TASK DIRECTIONS ::
Look below for the line holding "micrograph of stomach" and the line holding "an IHC image". Transcribe exactly those lines and all lines between them, nothing more.
───── TASK MATERIAL
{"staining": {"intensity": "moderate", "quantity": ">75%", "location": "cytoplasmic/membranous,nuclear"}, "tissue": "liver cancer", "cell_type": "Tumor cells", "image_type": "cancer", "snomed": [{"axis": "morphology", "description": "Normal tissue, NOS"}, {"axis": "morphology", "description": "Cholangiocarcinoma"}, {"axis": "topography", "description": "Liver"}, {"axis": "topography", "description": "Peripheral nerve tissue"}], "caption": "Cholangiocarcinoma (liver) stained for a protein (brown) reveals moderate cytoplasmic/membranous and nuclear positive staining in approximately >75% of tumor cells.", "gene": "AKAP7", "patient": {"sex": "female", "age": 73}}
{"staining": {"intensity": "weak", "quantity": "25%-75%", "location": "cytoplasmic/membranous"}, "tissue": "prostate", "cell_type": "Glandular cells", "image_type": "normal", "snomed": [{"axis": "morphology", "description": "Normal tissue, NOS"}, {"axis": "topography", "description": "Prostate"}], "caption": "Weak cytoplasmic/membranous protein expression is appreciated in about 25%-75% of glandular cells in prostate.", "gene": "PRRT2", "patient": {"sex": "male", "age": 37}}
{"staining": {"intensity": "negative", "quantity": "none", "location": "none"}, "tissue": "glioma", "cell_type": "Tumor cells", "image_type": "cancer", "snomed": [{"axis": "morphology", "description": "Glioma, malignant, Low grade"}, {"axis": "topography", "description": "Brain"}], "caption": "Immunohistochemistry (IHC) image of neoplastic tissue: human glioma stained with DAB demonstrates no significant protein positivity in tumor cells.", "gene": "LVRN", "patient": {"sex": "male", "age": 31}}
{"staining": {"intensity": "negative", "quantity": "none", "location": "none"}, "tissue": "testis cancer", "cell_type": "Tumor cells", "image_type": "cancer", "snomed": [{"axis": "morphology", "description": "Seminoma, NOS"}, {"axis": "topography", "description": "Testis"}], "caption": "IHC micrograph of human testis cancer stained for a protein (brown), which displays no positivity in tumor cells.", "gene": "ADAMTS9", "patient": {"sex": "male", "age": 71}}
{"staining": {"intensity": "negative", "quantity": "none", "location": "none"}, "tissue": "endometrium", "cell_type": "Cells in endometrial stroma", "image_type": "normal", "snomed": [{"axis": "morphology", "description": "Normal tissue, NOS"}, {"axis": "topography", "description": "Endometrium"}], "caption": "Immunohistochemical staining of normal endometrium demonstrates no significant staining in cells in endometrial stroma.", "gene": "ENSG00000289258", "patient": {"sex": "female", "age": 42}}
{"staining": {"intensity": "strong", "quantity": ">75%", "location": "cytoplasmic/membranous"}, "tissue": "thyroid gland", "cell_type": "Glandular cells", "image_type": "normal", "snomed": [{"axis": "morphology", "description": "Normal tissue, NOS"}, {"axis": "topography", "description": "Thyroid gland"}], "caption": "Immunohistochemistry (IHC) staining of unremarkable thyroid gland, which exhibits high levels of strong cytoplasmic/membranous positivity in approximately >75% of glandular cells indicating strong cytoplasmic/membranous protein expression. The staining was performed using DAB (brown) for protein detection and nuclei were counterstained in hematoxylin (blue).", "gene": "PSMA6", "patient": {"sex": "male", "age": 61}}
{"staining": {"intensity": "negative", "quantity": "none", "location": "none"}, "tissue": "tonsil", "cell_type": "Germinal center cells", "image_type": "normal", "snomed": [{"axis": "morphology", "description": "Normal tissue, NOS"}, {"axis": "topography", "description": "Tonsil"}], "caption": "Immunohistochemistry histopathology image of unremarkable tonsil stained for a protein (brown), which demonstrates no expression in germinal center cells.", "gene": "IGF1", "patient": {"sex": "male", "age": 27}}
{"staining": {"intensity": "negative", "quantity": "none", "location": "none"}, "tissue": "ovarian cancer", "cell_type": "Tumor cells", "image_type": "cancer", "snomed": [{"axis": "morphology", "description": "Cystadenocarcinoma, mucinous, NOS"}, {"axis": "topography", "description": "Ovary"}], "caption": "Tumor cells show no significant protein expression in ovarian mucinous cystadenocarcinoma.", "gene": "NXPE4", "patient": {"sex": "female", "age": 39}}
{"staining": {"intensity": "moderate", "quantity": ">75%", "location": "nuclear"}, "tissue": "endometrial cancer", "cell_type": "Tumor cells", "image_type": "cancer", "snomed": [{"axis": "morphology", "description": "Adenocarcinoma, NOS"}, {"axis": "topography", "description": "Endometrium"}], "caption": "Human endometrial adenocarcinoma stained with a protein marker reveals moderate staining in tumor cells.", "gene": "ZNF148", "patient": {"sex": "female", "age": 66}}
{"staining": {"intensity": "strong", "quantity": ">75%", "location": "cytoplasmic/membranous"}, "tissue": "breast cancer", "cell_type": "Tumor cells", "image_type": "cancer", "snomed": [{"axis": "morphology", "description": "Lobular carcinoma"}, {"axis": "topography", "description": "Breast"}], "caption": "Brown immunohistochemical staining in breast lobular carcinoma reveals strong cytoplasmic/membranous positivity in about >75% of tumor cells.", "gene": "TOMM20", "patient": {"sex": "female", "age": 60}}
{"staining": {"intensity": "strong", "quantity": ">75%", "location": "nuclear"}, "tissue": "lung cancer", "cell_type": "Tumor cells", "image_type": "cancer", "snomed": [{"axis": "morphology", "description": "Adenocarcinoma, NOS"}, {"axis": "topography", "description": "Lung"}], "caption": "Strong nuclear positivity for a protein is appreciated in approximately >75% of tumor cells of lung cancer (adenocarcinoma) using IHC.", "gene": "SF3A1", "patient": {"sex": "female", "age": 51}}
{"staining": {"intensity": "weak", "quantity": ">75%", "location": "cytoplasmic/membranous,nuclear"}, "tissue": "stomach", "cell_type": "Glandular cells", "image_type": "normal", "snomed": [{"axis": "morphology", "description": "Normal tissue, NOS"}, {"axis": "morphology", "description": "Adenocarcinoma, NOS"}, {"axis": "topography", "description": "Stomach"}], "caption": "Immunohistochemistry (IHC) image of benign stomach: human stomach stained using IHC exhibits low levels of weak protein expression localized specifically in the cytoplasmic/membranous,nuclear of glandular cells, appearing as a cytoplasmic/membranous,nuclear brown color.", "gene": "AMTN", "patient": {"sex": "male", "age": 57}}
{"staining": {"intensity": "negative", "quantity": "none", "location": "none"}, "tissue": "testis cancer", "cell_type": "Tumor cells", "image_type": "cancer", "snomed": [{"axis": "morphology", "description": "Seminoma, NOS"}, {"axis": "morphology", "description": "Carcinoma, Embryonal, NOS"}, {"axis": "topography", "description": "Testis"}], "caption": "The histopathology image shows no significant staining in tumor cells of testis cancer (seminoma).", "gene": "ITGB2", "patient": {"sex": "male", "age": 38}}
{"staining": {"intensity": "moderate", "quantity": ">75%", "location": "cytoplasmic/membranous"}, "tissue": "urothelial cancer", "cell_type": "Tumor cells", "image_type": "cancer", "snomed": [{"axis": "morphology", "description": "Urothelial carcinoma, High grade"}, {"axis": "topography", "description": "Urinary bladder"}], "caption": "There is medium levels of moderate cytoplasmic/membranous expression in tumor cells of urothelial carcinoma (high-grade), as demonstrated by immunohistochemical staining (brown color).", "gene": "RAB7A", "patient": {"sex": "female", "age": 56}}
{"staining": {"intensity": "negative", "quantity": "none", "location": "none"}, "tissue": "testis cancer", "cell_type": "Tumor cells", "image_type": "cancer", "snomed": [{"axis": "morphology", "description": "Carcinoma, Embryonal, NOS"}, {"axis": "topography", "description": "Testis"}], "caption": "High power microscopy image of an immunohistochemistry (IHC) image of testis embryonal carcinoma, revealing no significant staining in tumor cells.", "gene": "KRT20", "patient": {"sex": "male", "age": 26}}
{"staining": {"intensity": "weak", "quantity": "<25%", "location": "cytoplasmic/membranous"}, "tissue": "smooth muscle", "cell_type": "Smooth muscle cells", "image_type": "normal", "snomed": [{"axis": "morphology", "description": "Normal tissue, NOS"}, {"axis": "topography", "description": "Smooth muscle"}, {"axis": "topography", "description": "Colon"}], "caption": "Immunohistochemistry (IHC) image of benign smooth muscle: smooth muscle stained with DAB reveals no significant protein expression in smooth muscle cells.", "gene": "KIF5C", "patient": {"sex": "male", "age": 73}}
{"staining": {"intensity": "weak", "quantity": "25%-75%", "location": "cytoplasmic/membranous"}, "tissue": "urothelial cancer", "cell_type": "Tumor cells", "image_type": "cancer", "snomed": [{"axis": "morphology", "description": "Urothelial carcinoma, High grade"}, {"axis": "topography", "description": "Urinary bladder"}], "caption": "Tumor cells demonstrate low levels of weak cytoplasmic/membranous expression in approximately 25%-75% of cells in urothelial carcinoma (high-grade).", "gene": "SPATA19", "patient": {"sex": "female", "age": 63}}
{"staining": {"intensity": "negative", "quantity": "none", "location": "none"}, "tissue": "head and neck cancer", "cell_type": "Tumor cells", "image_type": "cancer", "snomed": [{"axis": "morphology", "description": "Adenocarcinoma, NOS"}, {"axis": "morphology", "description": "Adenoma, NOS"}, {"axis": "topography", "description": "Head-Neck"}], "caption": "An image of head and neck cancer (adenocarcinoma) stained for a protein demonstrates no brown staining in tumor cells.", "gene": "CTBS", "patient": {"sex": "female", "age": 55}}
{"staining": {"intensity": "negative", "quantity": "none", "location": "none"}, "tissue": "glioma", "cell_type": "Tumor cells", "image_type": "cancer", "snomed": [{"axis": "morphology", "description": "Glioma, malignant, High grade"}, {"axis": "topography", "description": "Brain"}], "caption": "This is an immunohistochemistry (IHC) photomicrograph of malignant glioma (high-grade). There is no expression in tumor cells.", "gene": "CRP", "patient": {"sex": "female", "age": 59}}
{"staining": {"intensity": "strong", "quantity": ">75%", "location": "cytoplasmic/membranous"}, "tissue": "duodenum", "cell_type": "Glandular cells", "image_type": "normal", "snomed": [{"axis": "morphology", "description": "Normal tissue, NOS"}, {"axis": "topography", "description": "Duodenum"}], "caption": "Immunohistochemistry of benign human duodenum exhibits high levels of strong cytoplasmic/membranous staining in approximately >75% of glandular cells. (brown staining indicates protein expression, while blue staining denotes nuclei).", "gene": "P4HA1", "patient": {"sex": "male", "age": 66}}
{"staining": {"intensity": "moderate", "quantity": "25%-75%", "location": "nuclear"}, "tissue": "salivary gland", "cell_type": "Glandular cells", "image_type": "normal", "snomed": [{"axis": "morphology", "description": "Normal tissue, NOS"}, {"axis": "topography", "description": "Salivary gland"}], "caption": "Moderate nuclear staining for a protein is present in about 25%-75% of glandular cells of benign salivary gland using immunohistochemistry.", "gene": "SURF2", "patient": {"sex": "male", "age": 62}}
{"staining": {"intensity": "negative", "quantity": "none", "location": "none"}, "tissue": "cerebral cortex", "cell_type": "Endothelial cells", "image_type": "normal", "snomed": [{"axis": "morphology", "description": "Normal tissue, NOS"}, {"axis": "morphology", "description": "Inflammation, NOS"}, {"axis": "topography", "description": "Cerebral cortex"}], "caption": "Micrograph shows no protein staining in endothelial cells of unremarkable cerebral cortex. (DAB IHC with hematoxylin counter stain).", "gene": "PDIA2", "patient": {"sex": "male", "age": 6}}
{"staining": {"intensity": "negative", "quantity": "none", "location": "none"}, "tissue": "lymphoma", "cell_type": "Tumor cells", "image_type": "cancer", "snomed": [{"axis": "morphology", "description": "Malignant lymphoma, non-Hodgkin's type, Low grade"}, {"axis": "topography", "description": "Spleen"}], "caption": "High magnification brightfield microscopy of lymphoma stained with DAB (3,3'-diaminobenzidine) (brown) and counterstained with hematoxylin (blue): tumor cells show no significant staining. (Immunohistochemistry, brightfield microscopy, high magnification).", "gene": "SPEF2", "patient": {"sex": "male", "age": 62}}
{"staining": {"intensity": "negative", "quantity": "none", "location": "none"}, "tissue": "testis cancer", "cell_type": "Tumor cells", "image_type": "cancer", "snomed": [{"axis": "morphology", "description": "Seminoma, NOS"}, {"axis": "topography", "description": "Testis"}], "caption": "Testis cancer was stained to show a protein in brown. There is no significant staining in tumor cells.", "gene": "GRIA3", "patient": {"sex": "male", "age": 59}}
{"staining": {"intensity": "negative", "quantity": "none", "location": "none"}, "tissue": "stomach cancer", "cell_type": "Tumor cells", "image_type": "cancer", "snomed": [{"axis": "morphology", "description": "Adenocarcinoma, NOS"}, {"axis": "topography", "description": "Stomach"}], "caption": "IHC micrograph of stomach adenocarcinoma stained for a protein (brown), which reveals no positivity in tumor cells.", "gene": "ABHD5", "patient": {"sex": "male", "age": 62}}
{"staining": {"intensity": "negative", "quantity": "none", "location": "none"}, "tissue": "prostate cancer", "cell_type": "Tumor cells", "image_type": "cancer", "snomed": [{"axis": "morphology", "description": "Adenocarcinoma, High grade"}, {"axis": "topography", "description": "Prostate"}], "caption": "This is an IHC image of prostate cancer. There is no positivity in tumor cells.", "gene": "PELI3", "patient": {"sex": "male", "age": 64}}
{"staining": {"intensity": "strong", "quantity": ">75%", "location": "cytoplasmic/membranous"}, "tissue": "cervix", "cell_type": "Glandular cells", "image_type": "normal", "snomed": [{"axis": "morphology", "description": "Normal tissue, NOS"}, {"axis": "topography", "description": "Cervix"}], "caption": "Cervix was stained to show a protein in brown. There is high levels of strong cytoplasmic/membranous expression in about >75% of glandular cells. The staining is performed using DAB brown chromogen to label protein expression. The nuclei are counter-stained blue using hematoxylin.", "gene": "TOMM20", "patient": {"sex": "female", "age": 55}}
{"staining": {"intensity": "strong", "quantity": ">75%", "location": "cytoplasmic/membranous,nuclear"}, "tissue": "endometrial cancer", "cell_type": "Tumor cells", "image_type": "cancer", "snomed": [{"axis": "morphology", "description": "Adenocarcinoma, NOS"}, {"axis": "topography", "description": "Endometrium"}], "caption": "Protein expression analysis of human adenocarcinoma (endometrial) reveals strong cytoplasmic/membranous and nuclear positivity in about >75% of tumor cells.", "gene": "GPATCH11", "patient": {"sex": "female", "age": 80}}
──────────
SOLUTION ::
{"staining": {"intensity": "negative", "quantity": "none", "location": "none"}, "tissue": "stomach cancer", "cell_type": "Tumor cells", "image_type": "cancer", "snomed": [{"axis": "morphology", "description": "Adenocarcinoma, NOS"}, {"axis": "topography", "description": "Stomach"}], "caption": "IHC micrograph of stomach adenocarcinoma stained for a protein (brown), which reveals no positivity in tumor cells.", "gene": "ABHD5", "patient": {"sex": "male", "age": 62}}
{"staining": {"intensity": "negative", "quantity": "none", "location": "none"}, "tissue": "prostate cancer", "cell_type": "Tumor cells", "image_type": "cancer", "snomed": [{"axis": "morphology", "description": "Adenocarcinoma, High grade"}, {"axis": "topography", "description": "Prostate"}], "caption": "This is an IHC image of prostate cancer. There is no positivity in tumor cells.", "gene": "PELI3", "patient": {"sex": "male", "age": 64}}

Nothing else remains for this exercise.